### What to do
Here is a block of records. Copy every line in it that includes "input".

--- Data for this task Enclosed Below ---

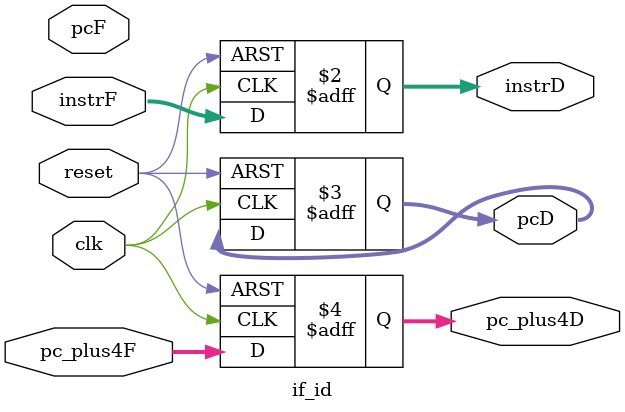
<source format=v>
`timescale 1ns / 1ps


module if_id(
    input wire clk,
    input wire reset,
    
    input wire [31:0] instrF, pcF, pc_plus4F,
    output reg [31:0] instrD, pcD, pc_plus4D
);
    always @(posedge clk or posedge reset) begin
        if (reset) begin
            instrD <= 0;
            pcD <= 0;
            pc_plus4D <= 0;
        end
        else begin
            instrD <= instrF;
            pcD <= pcD;
            pc_plus4D <= pc_plus4F;
        end
    end
endmodule

</source>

--- End of Enclosed Data for this task ---

### Exercise solution
    input wire clk,
    input wire reset,
    input wire [31:0] instrF, pcF, pc_plus4F,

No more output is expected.